Slow-roasted paper-wrapped leg of lamb

Slow-roasted paper-wrapped leg of lamb

Baking paper stops the lamb from drying out and seals in the beautiful aromatics, says chef Maria Elia

Difficulty and servings

Easy

Serves 6

Preparation and cooking times

Preparation time

Prep 40 mins

Cook time

Cook 3 hrs

plus marinating

Method

  1. Trim the excess fat off the lamb and put the leg on 2 large sheets of baking paper. Make incisions all over with a small sharp knife and push in the garlic slices.
  2. Mix 50ml olive oil with the lemon juice and drizzle over the lamb, then season with sea salt and rub with the remaining herbs and spices.
  3. Cover with another piece of paper and fold the bottom pieces over the top piece to form a tight parcel. Secure with string. Marinate in the fridge overnight or for at least an hour. Remove from fridge and leave to come up to temperature while the oven heats to 150C/fan 130C/gas 3.

Supplied records>
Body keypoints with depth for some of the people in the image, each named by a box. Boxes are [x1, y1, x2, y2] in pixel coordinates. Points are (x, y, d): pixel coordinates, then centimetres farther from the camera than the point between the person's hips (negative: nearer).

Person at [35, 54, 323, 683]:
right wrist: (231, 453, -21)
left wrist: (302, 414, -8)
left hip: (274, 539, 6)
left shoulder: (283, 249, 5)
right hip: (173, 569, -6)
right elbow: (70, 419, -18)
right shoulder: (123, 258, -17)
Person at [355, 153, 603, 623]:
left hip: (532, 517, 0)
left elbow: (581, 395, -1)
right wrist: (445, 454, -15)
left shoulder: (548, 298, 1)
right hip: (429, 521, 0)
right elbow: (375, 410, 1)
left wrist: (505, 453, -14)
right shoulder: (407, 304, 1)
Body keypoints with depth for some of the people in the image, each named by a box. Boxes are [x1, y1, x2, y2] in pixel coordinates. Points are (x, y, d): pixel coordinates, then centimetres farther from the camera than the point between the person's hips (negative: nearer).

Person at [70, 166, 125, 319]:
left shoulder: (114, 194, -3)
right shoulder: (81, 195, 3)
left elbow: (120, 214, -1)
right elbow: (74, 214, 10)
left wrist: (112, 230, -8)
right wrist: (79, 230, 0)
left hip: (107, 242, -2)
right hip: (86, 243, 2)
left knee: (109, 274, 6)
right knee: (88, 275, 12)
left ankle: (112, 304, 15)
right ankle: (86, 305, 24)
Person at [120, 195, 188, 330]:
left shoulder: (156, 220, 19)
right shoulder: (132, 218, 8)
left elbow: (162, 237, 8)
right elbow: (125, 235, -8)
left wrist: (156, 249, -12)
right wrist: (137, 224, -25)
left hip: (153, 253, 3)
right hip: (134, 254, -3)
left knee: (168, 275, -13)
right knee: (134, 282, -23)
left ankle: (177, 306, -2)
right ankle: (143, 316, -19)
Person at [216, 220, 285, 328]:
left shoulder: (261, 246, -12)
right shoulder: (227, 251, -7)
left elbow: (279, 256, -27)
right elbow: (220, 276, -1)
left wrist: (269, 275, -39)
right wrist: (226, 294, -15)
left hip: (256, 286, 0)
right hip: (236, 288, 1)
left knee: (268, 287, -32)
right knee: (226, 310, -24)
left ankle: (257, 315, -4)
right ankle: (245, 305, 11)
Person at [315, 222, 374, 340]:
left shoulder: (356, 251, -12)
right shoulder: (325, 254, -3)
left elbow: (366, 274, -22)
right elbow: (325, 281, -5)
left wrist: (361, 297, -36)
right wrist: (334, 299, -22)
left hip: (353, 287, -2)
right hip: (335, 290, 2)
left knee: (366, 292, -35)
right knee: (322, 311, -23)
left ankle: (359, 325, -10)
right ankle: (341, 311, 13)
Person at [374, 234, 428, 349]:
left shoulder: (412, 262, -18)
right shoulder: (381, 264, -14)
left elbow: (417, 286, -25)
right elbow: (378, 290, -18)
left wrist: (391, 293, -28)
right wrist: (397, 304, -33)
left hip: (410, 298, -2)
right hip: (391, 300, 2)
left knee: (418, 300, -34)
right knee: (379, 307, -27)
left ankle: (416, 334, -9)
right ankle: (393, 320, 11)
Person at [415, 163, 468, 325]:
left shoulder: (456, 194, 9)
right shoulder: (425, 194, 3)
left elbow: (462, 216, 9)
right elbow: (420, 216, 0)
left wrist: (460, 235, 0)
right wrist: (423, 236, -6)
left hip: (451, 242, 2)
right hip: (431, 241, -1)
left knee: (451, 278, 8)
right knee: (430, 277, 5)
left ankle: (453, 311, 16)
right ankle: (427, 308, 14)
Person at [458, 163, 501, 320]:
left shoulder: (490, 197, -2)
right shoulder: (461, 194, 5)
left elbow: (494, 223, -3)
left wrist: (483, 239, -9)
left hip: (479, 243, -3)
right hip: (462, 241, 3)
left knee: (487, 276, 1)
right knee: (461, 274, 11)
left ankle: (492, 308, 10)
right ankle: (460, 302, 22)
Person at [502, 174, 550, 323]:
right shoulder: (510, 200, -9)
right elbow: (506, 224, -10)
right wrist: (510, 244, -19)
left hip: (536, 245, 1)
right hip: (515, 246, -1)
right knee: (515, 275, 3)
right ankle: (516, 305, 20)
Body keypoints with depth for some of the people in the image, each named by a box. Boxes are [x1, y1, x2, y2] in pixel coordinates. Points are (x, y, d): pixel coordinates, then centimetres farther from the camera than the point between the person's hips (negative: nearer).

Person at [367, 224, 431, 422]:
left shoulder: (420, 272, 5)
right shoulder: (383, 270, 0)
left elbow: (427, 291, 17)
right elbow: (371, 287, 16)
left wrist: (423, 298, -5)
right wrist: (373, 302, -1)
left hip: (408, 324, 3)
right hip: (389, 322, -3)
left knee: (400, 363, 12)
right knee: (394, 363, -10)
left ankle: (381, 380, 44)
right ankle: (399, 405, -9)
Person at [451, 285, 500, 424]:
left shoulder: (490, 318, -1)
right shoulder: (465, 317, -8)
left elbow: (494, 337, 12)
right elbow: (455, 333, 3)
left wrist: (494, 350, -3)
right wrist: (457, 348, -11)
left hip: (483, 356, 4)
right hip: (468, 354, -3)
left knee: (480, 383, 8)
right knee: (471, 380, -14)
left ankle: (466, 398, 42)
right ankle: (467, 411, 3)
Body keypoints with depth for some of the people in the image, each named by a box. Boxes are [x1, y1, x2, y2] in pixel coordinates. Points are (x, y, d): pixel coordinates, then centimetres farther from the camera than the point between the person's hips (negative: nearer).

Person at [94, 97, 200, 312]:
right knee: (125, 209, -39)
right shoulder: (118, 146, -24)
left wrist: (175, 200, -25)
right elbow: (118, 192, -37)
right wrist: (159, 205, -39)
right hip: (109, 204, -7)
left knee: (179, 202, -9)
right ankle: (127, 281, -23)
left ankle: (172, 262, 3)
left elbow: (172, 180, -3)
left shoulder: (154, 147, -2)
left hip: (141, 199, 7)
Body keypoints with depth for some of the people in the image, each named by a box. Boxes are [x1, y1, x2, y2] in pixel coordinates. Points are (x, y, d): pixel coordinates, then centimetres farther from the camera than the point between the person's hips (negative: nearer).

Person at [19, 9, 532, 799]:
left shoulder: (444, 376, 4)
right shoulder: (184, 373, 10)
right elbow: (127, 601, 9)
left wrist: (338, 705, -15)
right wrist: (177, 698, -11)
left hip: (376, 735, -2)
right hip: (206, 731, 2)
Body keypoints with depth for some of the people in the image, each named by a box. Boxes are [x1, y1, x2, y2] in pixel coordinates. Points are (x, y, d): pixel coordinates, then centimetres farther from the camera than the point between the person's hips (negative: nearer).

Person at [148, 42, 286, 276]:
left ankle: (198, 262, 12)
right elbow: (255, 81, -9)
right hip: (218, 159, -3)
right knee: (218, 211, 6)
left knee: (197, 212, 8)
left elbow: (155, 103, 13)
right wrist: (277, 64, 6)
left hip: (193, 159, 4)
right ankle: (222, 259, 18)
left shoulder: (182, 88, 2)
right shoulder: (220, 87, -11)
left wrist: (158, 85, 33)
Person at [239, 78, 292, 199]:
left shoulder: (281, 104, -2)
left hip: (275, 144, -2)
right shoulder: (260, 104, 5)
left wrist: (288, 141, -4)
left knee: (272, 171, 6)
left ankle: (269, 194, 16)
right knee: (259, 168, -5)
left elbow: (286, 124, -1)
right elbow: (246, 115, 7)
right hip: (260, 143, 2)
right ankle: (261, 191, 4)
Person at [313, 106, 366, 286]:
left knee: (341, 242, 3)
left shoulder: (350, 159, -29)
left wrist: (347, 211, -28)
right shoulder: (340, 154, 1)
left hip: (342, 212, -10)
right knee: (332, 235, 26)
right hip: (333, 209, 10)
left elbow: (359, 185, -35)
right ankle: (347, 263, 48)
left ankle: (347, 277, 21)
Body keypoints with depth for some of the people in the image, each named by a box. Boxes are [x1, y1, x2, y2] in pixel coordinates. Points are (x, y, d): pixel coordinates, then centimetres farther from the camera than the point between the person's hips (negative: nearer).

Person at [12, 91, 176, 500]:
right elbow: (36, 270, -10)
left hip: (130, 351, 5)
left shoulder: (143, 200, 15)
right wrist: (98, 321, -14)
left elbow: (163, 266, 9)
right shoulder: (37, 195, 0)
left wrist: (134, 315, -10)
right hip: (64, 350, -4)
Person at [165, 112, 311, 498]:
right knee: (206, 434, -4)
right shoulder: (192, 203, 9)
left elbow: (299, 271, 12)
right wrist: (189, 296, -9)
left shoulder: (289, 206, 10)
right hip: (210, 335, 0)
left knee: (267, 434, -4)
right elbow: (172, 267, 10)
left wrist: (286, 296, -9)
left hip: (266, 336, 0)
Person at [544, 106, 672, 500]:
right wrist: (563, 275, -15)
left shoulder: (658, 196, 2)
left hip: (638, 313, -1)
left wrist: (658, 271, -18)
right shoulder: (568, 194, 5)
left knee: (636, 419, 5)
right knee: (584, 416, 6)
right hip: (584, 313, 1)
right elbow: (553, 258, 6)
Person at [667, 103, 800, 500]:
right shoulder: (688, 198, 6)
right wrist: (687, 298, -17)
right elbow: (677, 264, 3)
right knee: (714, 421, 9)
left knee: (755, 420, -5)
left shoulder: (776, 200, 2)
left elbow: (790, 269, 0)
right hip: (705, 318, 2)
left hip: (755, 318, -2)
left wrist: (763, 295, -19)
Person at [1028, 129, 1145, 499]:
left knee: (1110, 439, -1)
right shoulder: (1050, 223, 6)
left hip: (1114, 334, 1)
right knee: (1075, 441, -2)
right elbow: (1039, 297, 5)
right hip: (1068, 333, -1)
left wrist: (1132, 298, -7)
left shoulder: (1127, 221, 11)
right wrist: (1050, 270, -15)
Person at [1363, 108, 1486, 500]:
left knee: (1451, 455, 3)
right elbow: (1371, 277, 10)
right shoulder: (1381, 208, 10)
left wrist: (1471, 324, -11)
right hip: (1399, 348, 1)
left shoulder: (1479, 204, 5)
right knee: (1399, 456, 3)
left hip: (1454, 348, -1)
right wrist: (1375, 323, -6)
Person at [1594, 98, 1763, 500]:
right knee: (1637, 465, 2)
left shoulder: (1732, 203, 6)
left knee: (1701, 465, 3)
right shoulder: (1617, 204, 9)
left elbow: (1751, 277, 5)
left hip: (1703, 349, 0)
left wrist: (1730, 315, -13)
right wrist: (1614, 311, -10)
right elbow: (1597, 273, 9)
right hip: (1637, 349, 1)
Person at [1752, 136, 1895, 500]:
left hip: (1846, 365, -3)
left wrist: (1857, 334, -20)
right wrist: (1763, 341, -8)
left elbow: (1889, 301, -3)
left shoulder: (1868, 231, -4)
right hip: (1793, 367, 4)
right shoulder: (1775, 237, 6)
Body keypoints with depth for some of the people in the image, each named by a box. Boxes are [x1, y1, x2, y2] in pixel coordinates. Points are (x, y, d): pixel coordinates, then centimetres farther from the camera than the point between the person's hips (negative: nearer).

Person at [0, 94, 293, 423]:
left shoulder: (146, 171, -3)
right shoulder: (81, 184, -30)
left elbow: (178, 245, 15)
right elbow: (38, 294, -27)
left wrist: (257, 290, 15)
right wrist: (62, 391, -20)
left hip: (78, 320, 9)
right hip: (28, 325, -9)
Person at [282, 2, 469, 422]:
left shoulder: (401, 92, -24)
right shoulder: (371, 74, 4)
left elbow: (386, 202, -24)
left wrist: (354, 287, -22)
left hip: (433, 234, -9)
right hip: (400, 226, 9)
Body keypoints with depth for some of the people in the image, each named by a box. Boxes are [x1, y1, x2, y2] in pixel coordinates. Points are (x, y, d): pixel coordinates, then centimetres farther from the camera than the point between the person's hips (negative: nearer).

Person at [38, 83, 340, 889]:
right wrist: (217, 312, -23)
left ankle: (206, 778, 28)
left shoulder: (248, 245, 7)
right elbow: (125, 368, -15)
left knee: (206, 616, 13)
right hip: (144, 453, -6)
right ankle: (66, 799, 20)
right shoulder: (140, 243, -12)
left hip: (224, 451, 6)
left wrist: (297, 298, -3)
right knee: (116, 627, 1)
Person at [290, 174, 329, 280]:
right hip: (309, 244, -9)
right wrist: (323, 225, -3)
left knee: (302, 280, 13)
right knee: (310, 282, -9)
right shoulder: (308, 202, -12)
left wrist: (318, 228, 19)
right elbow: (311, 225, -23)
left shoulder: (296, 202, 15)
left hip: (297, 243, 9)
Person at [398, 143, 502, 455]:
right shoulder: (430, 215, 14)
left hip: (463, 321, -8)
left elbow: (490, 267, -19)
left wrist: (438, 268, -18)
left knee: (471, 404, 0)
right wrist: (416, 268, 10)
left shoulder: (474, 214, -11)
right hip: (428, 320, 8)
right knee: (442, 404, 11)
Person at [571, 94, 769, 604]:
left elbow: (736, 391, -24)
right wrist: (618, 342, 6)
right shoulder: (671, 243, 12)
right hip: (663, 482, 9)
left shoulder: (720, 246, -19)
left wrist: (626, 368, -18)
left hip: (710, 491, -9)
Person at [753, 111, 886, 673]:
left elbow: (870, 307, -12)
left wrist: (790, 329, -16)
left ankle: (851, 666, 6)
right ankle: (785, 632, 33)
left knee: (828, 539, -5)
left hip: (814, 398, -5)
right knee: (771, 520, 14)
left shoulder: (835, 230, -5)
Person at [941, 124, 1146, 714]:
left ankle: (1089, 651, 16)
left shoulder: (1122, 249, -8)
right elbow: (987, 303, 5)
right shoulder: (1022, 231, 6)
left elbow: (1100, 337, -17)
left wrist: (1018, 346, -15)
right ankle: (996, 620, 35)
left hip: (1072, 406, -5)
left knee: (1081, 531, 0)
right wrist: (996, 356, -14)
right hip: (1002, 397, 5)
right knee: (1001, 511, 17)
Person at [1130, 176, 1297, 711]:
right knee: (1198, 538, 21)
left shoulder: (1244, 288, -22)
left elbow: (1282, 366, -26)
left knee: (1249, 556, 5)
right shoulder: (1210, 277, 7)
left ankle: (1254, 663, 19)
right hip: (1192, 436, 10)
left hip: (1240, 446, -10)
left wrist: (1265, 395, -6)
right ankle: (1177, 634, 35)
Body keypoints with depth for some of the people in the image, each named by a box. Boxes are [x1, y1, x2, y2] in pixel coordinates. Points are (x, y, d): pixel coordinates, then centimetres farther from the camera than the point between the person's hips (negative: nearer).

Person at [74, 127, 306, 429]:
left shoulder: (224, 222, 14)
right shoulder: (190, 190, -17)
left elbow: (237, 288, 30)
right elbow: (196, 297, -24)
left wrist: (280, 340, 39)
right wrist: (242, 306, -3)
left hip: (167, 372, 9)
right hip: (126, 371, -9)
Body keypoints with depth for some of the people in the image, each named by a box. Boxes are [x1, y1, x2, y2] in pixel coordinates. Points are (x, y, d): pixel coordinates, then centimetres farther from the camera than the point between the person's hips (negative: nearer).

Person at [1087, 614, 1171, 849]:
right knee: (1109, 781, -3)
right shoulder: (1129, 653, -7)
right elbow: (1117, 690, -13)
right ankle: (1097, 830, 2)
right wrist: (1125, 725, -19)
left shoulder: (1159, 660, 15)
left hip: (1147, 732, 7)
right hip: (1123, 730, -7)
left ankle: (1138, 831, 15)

Check your understanding>
• 1. In the lamb recipe, reproduce the passage starting at "plus marinating" and ending at "the garlic slices.".
• 2. In the lamb recipe, what is the shortest time the wrapped lamb should marinate in the fridge?

Answers for each item>
• 1.
plus marinating

Method

  1. Trim the excess fat off the lamb and put the leg on 2 large sheets of baking paper. Make incisions all over with a small sharp knife and push in the garlic slices.

• 2. At least an hour.